Dr. J. R. Trotter came to Mancos in the spring of 1903. He set up an office on north Main St. across the street from where the Mancos Valley Bank is located. He is said to have come into town in a beautiful buggy pulled by a big black horse. Could be, but more than likely he came in by train and unloaded the horse and buggy at the depot.

Not long after he had set up office, Dr. Trotter left town and came back with his petite wife, Joyce. She was dressed in fashionable clothes and it was all capped off with a big red hat.

Dr. Trotter was present for my mother’s birth and it took place at the home of my great grandmother, Lavina Hammond, the only great grandparent I knew while I was growing up. In those days a woman didn’t go to a hospital to give birth but stayed at home where the babies were delivered. Women also stayed in bed for ten days after a baby was delivered.

My Decker grandfather was very sick with the flu of 1918 and it was claimed he would have died had it not been for the medical attention he received from Dr. Trotter. My Decker grandmother had three operations and four children so Dr. Trotter was not only considered the family doctor but also a close friend and helper.

In 1919, Dr. Trotter purchased the tall and expansive George Bauer house. He converted it into a hospital with a few rooms taken up as a residence. He used nine rooms for his hospital and hired trained nurses to assist him. The first patient in that hospital was Platt Hammond, my mother’s uncle. Platt had fallen and had a badly broken arm.
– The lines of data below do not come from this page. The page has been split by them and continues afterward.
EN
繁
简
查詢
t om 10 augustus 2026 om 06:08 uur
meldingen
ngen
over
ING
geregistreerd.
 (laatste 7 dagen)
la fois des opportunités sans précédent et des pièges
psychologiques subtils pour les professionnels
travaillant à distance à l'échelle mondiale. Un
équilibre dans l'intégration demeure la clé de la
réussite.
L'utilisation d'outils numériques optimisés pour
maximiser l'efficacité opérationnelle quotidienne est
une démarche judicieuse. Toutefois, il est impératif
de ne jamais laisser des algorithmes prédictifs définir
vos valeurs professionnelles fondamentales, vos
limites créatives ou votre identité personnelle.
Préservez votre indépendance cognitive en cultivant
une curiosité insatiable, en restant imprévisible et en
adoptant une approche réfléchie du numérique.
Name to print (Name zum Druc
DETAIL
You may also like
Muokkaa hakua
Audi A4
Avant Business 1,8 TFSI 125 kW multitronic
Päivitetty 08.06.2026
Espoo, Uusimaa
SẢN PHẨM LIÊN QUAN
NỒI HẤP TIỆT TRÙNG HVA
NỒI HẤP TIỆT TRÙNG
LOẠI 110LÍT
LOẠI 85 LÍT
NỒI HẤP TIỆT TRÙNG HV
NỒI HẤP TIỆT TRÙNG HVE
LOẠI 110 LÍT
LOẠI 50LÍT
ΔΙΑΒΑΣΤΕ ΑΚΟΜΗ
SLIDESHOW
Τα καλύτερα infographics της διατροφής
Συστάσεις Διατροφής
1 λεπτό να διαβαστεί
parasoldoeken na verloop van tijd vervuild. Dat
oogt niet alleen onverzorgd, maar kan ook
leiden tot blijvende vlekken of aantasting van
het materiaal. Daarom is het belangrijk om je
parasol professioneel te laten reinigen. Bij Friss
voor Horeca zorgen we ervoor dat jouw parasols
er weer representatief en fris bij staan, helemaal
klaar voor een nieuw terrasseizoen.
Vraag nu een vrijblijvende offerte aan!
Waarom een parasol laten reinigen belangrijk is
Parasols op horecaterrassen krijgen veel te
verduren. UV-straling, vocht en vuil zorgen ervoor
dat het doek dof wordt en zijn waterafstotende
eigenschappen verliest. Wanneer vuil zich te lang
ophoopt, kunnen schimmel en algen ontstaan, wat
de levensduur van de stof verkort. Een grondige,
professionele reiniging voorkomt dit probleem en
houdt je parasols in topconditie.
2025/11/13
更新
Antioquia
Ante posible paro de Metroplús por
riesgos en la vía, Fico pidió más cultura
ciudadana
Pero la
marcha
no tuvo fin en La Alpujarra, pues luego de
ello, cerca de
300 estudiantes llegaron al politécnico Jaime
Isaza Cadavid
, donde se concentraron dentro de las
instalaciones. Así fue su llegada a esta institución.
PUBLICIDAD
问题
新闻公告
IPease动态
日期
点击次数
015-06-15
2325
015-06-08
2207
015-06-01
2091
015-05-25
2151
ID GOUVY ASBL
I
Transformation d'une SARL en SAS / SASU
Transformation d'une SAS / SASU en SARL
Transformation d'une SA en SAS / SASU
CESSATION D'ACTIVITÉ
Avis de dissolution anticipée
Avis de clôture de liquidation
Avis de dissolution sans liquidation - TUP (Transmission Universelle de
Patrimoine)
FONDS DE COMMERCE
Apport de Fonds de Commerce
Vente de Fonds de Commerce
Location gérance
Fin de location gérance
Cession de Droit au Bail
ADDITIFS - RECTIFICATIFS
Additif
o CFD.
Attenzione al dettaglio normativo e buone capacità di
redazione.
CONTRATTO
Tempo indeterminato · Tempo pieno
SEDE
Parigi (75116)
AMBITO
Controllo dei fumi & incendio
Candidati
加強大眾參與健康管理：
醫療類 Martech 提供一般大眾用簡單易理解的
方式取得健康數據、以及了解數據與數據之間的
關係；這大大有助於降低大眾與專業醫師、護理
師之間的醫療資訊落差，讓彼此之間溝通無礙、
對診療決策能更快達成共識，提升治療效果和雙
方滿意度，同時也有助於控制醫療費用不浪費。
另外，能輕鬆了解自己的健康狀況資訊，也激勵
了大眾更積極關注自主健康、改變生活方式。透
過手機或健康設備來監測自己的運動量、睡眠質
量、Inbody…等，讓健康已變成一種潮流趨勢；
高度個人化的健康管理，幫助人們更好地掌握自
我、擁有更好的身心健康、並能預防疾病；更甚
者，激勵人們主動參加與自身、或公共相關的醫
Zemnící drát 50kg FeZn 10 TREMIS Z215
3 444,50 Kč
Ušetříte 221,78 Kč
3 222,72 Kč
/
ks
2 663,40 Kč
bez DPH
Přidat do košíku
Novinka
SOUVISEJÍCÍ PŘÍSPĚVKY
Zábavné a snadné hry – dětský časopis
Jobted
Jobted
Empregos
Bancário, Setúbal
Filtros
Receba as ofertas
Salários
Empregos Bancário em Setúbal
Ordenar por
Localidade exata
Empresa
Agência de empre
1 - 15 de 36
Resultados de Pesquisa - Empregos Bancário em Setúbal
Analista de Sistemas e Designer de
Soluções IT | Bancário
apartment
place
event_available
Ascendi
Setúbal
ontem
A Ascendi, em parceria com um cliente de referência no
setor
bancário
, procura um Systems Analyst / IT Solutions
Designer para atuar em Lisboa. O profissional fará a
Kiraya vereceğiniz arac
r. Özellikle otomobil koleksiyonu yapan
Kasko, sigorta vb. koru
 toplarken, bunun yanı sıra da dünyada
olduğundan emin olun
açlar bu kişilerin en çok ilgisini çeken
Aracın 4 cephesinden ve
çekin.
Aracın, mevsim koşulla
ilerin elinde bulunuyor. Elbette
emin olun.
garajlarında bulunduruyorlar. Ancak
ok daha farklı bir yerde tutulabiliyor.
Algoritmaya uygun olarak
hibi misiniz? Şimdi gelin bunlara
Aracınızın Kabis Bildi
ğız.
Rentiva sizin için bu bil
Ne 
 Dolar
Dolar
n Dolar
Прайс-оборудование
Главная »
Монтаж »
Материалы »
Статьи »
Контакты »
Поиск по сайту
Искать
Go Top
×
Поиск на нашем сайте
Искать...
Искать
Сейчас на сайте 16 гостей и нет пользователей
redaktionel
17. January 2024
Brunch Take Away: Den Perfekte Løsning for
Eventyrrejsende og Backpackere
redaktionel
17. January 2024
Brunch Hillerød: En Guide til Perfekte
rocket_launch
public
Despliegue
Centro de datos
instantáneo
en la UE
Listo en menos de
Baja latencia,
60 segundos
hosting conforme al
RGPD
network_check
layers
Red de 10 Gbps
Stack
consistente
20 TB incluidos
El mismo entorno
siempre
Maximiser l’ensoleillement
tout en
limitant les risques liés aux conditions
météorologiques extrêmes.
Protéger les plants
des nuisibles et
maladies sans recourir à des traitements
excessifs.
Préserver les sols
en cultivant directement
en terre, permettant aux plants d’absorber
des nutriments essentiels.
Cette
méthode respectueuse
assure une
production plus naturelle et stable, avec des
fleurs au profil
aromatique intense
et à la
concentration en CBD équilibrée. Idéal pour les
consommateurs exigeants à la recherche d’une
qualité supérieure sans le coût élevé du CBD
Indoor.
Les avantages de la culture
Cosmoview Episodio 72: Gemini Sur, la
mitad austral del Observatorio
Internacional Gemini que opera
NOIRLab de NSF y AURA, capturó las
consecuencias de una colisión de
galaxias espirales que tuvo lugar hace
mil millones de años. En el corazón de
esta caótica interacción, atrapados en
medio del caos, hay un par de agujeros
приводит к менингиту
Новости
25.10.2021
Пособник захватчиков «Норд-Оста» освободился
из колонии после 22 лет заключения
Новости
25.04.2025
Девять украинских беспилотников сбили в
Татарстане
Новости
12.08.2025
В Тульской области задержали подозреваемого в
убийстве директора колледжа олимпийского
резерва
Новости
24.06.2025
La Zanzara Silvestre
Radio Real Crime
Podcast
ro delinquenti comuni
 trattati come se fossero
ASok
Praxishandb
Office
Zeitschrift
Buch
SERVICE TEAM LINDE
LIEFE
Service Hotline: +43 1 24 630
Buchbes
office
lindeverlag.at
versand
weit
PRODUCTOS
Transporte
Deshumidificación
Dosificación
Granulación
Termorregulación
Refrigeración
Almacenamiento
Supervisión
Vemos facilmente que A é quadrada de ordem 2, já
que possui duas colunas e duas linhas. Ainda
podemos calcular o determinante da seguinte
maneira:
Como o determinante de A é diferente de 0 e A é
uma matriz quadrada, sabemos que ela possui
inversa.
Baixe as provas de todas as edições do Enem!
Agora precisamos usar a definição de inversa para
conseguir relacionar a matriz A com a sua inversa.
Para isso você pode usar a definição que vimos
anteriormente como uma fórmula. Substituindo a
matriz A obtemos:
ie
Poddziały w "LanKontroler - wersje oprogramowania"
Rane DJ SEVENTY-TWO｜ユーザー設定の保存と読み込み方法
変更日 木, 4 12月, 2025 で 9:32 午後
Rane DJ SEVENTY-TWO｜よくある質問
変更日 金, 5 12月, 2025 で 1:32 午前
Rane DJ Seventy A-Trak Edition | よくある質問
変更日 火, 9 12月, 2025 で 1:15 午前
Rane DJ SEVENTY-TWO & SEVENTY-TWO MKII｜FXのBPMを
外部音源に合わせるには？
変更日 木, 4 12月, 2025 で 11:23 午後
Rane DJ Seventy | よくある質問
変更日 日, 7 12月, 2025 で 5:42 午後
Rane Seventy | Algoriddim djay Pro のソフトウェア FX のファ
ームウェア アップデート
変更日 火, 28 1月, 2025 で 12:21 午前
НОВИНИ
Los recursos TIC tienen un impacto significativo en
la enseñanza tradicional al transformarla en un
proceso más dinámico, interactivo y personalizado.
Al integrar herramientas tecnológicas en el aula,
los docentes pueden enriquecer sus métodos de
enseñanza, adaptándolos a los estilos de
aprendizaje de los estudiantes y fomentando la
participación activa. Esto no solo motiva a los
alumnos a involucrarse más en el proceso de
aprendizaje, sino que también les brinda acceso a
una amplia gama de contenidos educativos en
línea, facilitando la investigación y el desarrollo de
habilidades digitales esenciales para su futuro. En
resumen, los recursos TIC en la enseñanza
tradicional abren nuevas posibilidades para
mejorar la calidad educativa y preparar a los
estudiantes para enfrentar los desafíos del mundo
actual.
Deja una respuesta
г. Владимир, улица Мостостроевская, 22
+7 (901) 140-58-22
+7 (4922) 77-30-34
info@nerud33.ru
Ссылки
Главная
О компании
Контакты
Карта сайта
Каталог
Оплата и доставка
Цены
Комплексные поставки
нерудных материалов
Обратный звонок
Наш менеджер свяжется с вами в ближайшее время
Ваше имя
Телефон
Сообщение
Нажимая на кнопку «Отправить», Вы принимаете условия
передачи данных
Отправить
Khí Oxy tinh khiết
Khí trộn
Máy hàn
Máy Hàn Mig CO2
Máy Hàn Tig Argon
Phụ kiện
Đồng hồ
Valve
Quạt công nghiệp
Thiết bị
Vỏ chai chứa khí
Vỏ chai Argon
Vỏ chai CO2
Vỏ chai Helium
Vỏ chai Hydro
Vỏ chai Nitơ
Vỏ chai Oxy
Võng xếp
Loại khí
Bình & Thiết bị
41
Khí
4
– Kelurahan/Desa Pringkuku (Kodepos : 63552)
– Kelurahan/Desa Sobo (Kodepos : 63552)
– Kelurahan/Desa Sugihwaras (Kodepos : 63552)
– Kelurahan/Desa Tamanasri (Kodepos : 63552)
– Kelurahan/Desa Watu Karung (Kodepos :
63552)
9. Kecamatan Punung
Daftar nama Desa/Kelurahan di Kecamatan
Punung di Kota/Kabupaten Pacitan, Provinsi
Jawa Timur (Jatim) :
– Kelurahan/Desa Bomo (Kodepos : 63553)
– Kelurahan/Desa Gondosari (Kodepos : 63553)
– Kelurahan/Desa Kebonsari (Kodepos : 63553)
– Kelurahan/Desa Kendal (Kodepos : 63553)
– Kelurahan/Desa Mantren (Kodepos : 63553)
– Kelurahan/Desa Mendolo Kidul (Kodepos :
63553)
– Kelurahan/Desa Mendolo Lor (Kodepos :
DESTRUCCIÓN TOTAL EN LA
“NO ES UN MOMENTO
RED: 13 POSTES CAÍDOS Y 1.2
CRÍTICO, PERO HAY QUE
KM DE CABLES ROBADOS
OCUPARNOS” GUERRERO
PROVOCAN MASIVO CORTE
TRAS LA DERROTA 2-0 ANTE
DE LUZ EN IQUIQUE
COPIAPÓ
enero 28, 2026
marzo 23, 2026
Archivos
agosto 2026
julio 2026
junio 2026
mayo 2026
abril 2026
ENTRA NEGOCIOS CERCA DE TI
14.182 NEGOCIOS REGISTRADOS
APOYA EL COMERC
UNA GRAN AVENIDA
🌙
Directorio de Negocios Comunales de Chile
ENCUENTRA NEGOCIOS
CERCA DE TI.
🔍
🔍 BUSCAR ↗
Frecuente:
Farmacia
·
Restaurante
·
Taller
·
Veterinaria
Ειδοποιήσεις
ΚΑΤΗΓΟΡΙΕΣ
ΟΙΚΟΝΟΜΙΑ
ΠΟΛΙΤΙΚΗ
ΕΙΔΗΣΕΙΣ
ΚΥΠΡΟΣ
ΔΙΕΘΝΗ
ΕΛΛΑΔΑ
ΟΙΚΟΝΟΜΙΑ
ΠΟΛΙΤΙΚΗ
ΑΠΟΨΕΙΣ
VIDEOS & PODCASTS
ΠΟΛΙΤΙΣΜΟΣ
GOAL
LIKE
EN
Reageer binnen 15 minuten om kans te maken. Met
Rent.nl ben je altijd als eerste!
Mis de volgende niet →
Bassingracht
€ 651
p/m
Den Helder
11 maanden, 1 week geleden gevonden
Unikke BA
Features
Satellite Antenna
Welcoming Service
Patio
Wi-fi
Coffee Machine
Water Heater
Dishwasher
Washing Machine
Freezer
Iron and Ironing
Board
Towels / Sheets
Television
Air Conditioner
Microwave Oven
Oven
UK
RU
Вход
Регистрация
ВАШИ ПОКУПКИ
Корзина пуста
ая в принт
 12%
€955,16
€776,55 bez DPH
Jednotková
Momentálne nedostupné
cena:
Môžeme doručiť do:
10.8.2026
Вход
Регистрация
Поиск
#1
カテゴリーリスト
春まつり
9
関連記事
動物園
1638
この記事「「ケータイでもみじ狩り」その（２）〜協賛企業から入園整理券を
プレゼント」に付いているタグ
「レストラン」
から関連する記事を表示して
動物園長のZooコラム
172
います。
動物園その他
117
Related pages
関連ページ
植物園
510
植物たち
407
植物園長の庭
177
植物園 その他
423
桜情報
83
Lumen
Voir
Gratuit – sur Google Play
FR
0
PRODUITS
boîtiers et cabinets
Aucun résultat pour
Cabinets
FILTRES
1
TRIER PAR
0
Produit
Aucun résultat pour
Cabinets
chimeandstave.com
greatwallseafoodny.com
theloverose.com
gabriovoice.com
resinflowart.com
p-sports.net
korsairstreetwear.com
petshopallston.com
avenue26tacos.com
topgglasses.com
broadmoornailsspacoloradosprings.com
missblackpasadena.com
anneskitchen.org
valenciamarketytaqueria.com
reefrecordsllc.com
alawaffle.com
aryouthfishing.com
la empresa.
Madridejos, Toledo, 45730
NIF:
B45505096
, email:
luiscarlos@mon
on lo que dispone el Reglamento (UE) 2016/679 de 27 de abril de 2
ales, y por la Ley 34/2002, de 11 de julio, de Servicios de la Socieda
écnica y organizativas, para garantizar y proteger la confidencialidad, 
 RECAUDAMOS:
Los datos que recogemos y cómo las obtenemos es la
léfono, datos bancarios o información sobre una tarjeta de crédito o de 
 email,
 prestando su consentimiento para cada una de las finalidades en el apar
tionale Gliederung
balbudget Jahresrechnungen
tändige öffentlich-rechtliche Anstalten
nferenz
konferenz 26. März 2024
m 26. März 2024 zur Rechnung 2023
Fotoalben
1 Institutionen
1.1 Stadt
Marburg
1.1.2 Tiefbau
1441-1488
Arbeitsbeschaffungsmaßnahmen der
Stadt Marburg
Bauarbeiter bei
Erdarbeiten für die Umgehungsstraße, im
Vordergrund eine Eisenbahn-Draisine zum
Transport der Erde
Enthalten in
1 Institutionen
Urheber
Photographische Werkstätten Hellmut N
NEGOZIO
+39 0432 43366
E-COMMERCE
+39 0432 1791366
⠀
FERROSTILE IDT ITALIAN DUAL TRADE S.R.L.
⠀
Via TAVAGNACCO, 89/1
Dr. Trotter came to my parent’s house in July of 1934 to assist in the delivery of a baby my parents named Darrel. That was not hard on the doctor but he also came through the mud and snow three years later in the middle of March to deliver my brother Jede. I’m sure there are a good number of stories that arose because Dr. Trotter assisted a family in one way or another.

While Dr. Trotter was performing an operation, he had a glove on that had a small tear. That was bad enough but he also had a scratch where the tear was and infection set in. His arm became badly infected and he had to have it amputated. Nonetheless he was soon out making house calls and delivering babies. He delivered me and my brother with only one arm.

After practicing medicine in Mancos for fifty years, Doctor Trotter passed away in February 1953. Known to even more of us was his son, Walter “doc’ Trotter, who passed away in 1989.